Ensuite, voulant effacer la désolante impression de ses affirmations relatives à son voyage à Rome, il donna un nouvel élan à l'auditoire en évoquant des idées optimistes et prometteuses. Il traça un vaste programme pour les disciples et recommanda des activités à la majorité au sein des communautés de toute la Macédoine, ainsi lors de ses adieux tous les frères seraient en poste ; alors que d'autres furent envoyés en Asie avec des instructions identiques.
Au bout de trois mois de séjour à Corinthe, de nouvelles persécutions eurent lieu contre l'institution. La synagogue principale de l'Achaïe avait reçu des injonctions secrètes de Jérusalem qui ordonnaient l'élimination de l'apôtre à tout prix. Paul perçut l'embuscade et fit prudemment ses adieux aux Corinthiens. Il partit à pied en compagnie de Luc et de Silas visiter les églises de Macédoine.
De toute part, il prêcha la parole de l'Évangile, convaincu que c'était la dernière fois qu'il voyait ces paysages.

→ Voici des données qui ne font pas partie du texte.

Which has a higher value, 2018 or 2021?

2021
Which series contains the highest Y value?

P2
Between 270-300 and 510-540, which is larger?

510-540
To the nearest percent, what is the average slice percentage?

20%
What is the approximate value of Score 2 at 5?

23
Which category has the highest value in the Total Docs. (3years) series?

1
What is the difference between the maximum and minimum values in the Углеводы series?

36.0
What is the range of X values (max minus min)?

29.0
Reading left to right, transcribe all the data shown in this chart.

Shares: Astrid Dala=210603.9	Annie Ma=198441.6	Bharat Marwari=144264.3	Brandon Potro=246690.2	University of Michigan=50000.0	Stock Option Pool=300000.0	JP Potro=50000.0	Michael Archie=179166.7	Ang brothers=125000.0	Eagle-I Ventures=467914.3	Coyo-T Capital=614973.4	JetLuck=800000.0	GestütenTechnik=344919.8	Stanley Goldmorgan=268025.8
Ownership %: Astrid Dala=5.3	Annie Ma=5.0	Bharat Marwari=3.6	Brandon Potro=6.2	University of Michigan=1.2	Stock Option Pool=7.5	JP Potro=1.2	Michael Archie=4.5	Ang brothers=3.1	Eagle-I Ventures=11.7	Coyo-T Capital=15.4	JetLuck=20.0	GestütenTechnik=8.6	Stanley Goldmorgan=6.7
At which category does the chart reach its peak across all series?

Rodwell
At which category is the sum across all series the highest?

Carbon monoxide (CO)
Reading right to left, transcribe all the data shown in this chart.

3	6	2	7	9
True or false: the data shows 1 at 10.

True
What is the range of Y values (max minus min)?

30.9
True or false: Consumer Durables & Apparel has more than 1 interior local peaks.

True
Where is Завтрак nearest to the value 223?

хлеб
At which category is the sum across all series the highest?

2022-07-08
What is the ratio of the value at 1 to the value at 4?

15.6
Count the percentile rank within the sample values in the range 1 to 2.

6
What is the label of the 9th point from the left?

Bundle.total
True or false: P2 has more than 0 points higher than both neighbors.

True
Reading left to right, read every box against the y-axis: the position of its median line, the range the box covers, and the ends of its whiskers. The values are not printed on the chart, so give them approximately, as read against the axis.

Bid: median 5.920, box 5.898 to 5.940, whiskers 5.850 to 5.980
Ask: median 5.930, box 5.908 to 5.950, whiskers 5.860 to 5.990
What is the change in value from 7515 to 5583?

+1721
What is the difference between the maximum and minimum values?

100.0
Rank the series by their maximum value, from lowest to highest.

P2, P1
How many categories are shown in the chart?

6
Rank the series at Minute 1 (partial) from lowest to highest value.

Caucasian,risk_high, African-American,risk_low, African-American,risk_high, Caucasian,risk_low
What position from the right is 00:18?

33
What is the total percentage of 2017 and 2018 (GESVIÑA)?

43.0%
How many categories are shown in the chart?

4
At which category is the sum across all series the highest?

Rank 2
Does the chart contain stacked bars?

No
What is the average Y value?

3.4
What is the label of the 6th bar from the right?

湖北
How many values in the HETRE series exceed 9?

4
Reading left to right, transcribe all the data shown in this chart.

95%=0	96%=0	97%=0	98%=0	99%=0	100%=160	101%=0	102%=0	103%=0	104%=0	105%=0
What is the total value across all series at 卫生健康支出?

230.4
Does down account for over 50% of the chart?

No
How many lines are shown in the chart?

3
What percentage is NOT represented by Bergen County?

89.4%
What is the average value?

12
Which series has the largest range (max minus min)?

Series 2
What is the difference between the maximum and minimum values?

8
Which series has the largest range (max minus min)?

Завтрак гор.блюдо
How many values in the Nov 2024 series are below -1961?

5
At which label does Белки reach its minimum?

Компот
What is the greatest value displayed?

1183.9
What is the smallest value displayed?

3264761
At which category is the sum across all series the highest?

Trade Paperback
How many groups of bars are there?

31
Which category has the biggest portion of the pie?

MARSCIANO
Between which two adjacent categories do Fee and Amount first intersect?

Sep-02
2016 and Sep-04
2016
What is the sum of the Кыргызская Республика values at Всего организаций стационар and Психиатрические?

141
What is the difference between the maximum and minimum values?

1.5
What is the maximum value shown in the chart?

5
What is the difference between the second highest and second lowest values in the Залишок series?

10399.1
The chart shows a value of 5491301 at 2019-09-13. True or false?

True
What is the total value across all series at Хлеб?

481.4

Ému, il saluait ses amis d'autrefois et faisait des recommandations comme s'il partait pour toujours. Des femmes reconnaissantes, des vieillards et des enfants accouraient pour lui baiser les mains avec tendresse. En arrivant à Philippes dont la communauté fraternelle parlait plus fort à son cœur, sa parole suscita une très forte émotion. L'église aimante qui aspirait à Jésus sur les bords du Gangas, consacrait à l'apôtre des gentils un singulier attachement. Dans une impulsion très humaine, Lydie et ses nombreux assistants voulurent le retenir et insistèrent pour qu'il ne continue pas, se méfiant des persécutions du pharisaïsme. Mais l'apôtre, serein et confiant, leur dit :
- Ne pleurez pas, frères. Je suis convaincu de ma tâche à accomplir et je ne dois pas m'attendre à recevoir des fleurs, ni à vivre des jours heureux. Il m'appartient d'attendre la fin dans la paix du Seigneur Jésus. L'existence humaine est faite de travail incessant et les dernières souffrances sont la couronne du témoignage.
C'étaient sans cesse des exhortations pleines d'espoirs et des joies pour réconforter les plus timides et renouveler la foi des cœurs faibles et souffrants.
Une fois sa tâche terminée aux alentours de Philippes. Paul et ses compagnons naviguèrent en direction de Troas. Dans cette ville, l'apôtre eut un inoubliable succès, la dernière prédication de la septième nuit de son arrivée fut marquée par le célèbre incident avec le jeune Eutyque qui était tombé d'une fenêtre du troisième étage de l'immeuble où se réalisaient les pratiques évangéliques, et qui fut immédiatement secouru par l'ex-rabbin qui le ramassa à demi-mort et le ramena à la vie au nom de Jésus.
À Troas, d'autres confrères se joignirent à la petite caravane. Attentifs à la recommandation de Paul, ils partirent avec Luc et Silas pour Asson afin de louer à prix modique un vieux bateau de pêcheurs, car l'apôtre préférait voyager de cette manière entre les îles et les nombreux ports pour saluer ses amis et ses frères qui travaillaient en ces lieux. Ce fut ainsi que pendant que ses collaborateurs prenaient un bateau confortable, l'ex-rabbin parcourut plus d'une vingtaine de kilomètres, rien que pour le plaisir d'étreindre les humbles continuateurs de sa tâche apostolique grandiose.